「万人のための教育の達成に向けた支援の推進について(建議)」

  平成14年7月30日、第111回日本ユネスコ国内委員会において、「万人のための教育の達成に向けた支援の推進について」の建議が採択されました。
  この建議は、「万人のための教育(Education for all)」の達成に対し、我が国が国際社会における地位にふさわしい貢献を行うことは、極めて重要であることに鑑み、「万人のための教育」達成に関し中心的な役割を果たしているユネスコに対して、積極的に必要な措置をとることを求めるものです。


平成14年7月30日

万人のための教育(EFA)の達成に向けた支援の推進について(建議)


日本ユネスコ国内委員会

  開発途上国には、未だ1億人以上の未就学児童、8億8千万人の非識字者が存在する。この現実を前に、ユネスコは、「万人のための教育(Education for All)」の達成を教育分野における最優先課題としている。
  このような現状を改善するため、ユネスコが主導し国際機関との共催により2000年4月にセネガルの首都ダカールで行われた「世界教育フォーラム」において「ダカール行動枠組み」が採択され、6つの具体的目標が設定された。これにより、国際社会では、開発途上国における教育分野での取り組みに対する支援を強化していこうとの世界的な潮流が生まれてきている。
  昨年10月には、世界教育フォーラムのフォローアップとして、第1回EFAハイレベル会合がパリのユネスコ本部で開催され、「ダカール行動枠組み」の目標達成のために、優先行動項目やパートナーシップの強化を謳ったコミュニケが採択されている。
  また、本年6月のカナナスキス・サミットにおいては、「万人のための教育」実現の決意を新たにした「G8教育タスクフォース報告書」、アフリカ開発支援のための「G8アフリカ行動計画」が発出された。我が国は、「成長のための基礎教育イニシアティブ(BEGIN)」を発表し、「万人のための教育」の達成にむけての支援を強調したところである。
  更に、文部科学省の国際教育協力懇談会では、ユネスコ等の国際機関との連携を図ることも有意義との議論がなされている。

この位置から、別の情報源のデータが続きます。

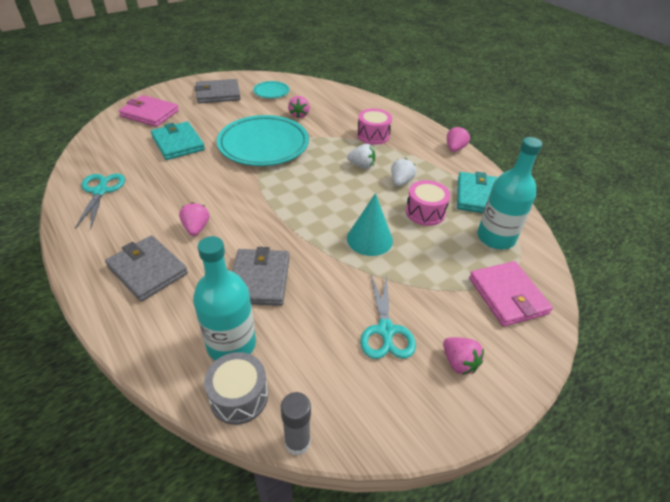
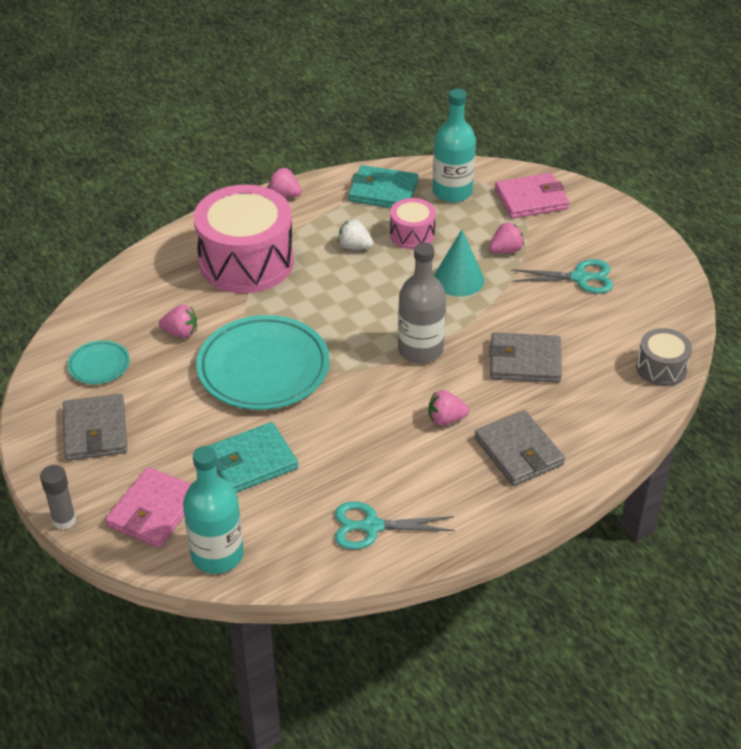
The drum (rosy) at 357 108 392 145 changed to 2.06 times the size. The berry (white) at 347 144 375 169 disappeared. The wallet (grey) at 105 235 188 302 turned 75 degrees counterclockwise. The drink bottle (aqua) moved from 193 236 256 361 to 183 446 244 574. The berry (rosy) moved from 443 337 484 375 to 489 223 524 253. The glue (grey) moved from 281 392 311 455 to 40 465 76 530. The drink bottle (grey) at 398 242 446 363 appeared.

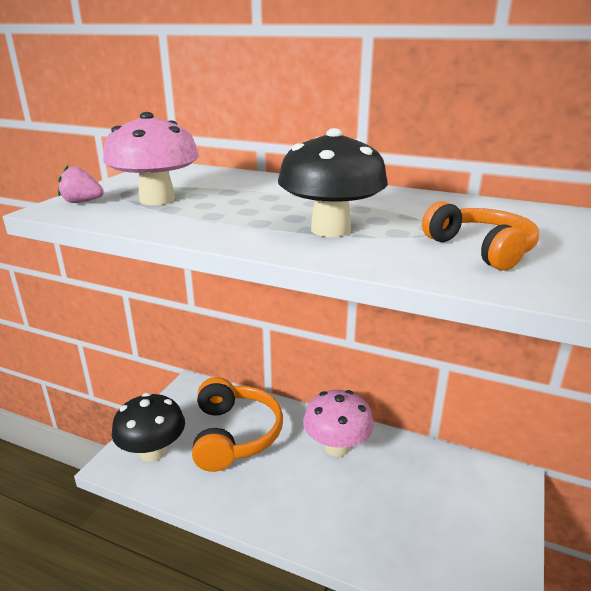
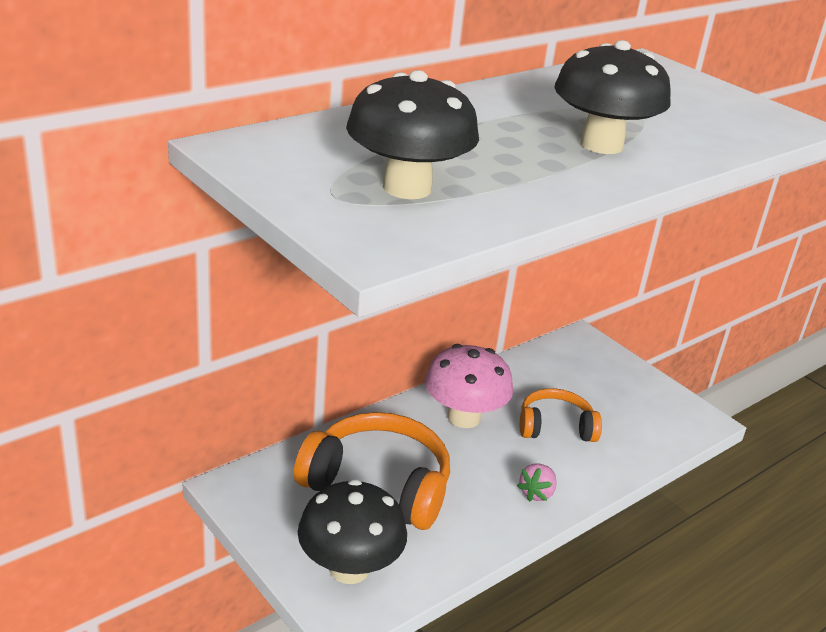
The fungus (rosy) at 103 112 199 205 became the fungus (ebony) at 346 70 479 199. The berry (rosy) moved from 58 165 104 203 to 517 464 557 502. The headset (bright orange) moved from 422 201 539 271 to 520 388 602 442.

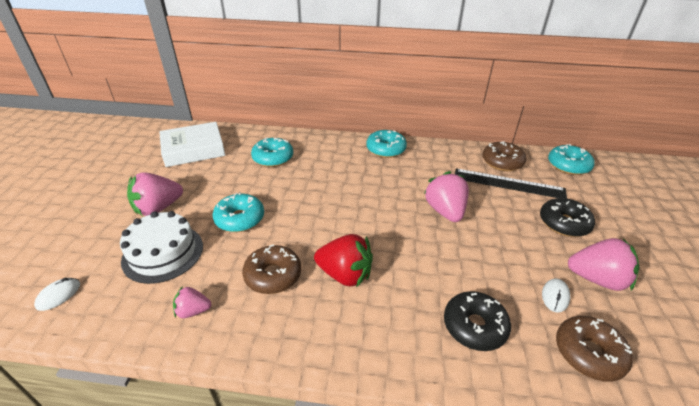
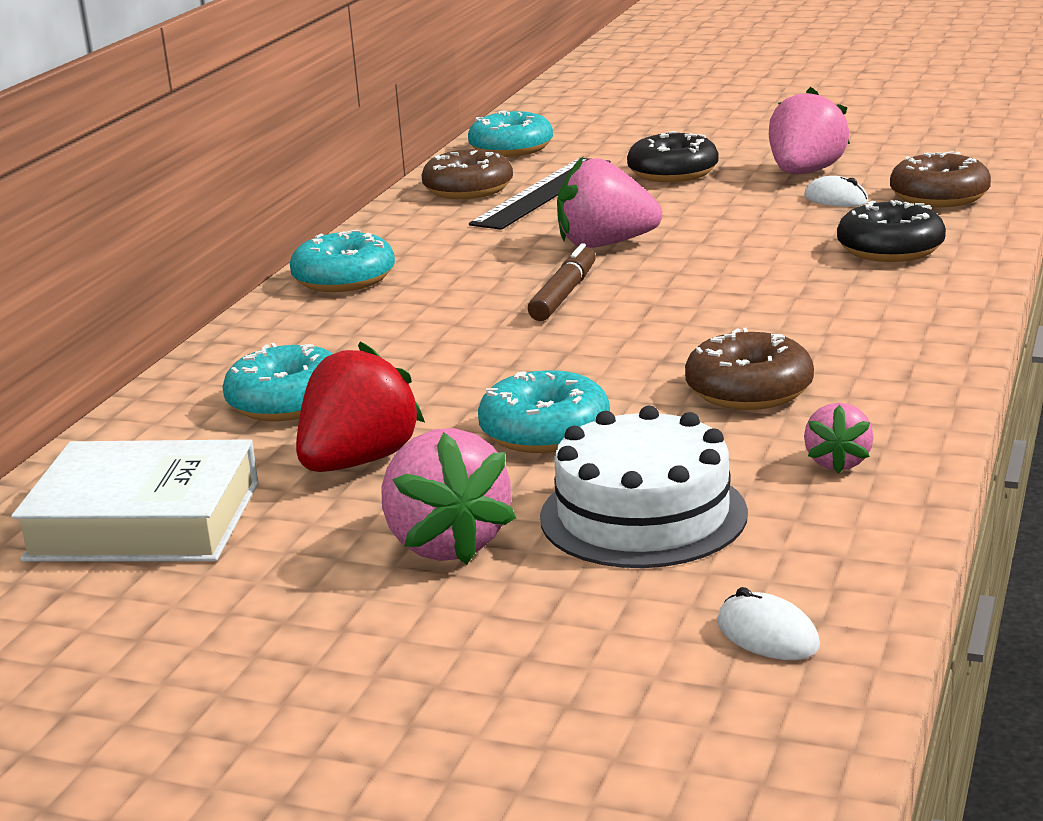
The book (white) at 159 122 225 167 turned 75 degrees counterclockwise. The berry (red) moved from 314 234 373 288 to 296 342 425 472. The felt pen (russet) at 528 243 596 321 appeared.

  日本には「米百俵」の精神があり、教育を国づくりの基本と認めてきた。このことは、我が国がいち早く「万人のための教育」を実現することができた重要な要因と言うことができる。また、我が国は、戦後、世界で最初に民間のユネスコ運動が始まった国であり、ユネスコの精神は我が国の教育の中で育まれてきている。
  ユネスコが主導する「万人のための教育」の達成に対し、我が国がこれまで蓄積してきた経験や知見を生かしながら、国際社会における地位にふさわしい貢献を行うことは、極めて重要な課題である。

  よって、日本ユネスコ国内委員会は、「万人のための教育」の達成に関し中心的な役割を果たしているユネスコに対して政府が積極的に必要な措置をとることを要望し、ここに建議する。




1.   ダカール行動枠組みにおいて示されている非識字率の改善、初等教育の完全普及等の6つの目標達成のために、政府は、我が国に蓄積された経験・知見を生かしながら、人的貢献を含めユネスコに対し積極的な支援を行うべきである。
   
2.   万人のための教育の達成は、すべての国における共通かつ普遍の課題であることを考えると、万人のための教育達成のために我が国政府がユネスコに対して拠出している「万人のための教育信託基金」による事業対象は、アジア・太平洋地域での実績を生かして、世界各国に拡大することが可能である。
  このため、同基金の一層の充実を図るべきであり、政府は必要な予算措置を講ずるべきである。